*PASSAGE TO READ:*
Search engine optimization (SEO) is really a never-ending turf war. Every business, no matter the size or industry, has a website that usually includes webpages listing the key products and services it’s trying to sell. Most also have other pages devoted to targeted content the organization needs surfaced more prominently in Google’s search results than its competitors. That’s what the “optimization” part of SEO is looking to accomplish, and it’s a nitty-gritty game of keyword and research-driven leapfrog, made significantly more complicated by Google changing all the rules every few months. That’s where SEO tools come in.
The emphasis on tools, meaning plural, is important. There’s no one magical way to plop your website atop every single search results page, at least not organically. If you want to buy a paid search ad spot, Google AdWords will happily take your money. But to win for the more valuable and customer-trusted organic search spots, a balanced and comprehensive SEO strategy is a must-have. This can be broken down into three primary categories: ad hoc keyword research, ongoing search position monitoring, and crawling. In this roundup, we’ll explain what each of those categories means for your business, the types of platforms and tools you can use to cover all of your SEO bases, and what to look for when investing in those tools.

*RECORDED DATA:*
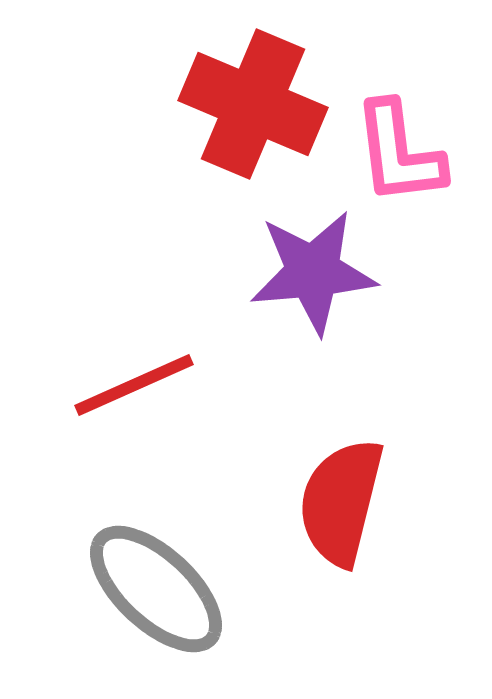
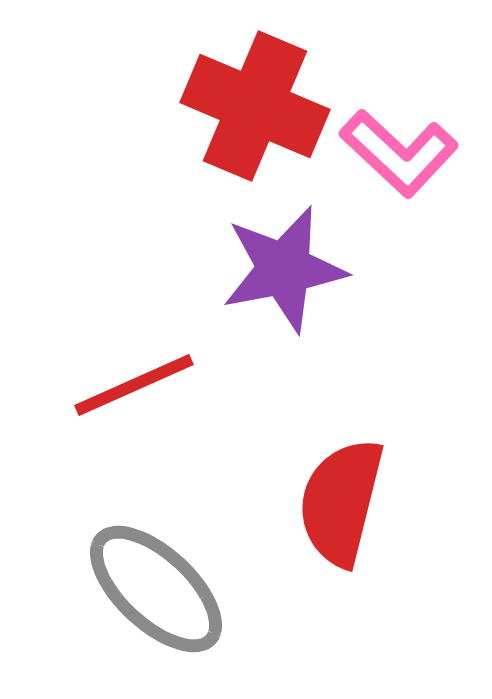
red cross: moved 2 px right, 2 px down
pink L-shape: rotated 40 degrees counterclockwise
purple star: moved 29 px left, 3 px up; rotated 6 degrees counterclockwise
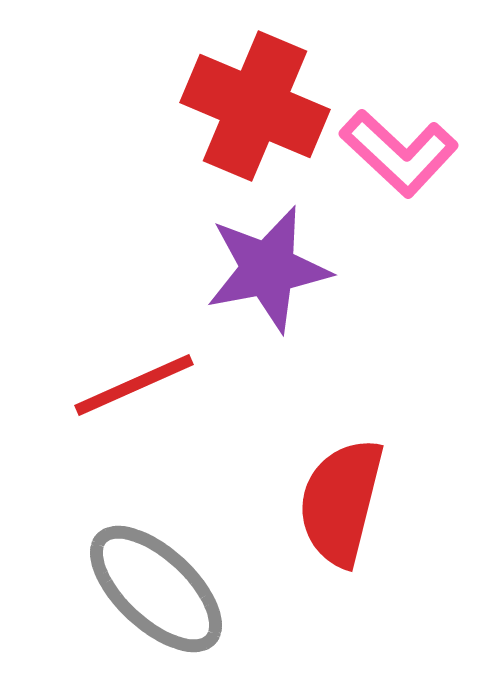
purple star: moved 16 px left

*TO-DO LIST:*
A. Copy the SEO passage word for word, starting at "Search engine optimization" and ending at "tools come in.".
B. Pick up the passage on search engine optimization tools after its final sentence and keep writing.

*RESPONSES BY TASK:*
A.
Search engine optimization (SEO) is really a never-ending turf war. Every business, no matter the size or industry, has a website that usually includes webpages listing the key products and services it’s trying to sell. Most also have other pages devoted to targeted content the organization needs surfaced more prominently in Google’s search results than its competitors. That’s what the “optimization” part of SEO is looking to accomplish, and it’s a nitty-gritty game of keyword and research-driven leapfrog, made significantly more complicated by Google changing all the rules every few months. That’s where SEO tools come in.

B.
Breaking Down the SEO Tool Landscape
The first wave of our roundup covers five top, self-service SEO tools: Ahrefs, KWFinder.com, Moz Pro, SEMrush, and SpyFu. The primary function of these tools falls primarily under keyword-focused SEO. When deciding what search topics to target and how best to focus your SEO efforts, treating keyword querying like an investigative tool is where you’ll likely get the best results.
These cloud-based, self-service tools have plenty of other unique optimization features as well. Some also do search position monitoring while others have more interactive data visualizations or crawling capabilities. The more powerful platforms can sport deeper analytics on paid advertising and pay-per-click (PPC) SEO as well. Though, at their core, the tools are all rooted in their ability to perform on-demand keyword queries.
We concentrated on the keyword-based aspect of these SEO tools because that’s where most business users will primarily focus. Monitoring particular keywords and your existing URL positions in search rankings is important, but once you’ve set that up it’s largely an automated process. Automated position-monitoring features are a given in most SEO platforms and will alert you to issues, but they don’t actively improve your search position. When your business has an idea about a new search topic for which you think your content has the potential to rank highly, the ability to spin up a query and investigate right away is key. Even more importantly, the tool should give you enough data points, guidance, and recommendations to confirm whether that particular keyword, or a related keyword or search phrase, is an SEO battle worth fighting, and, if so, how to win. We’ll get into the factors and metrics to help you make those decisions a little further down.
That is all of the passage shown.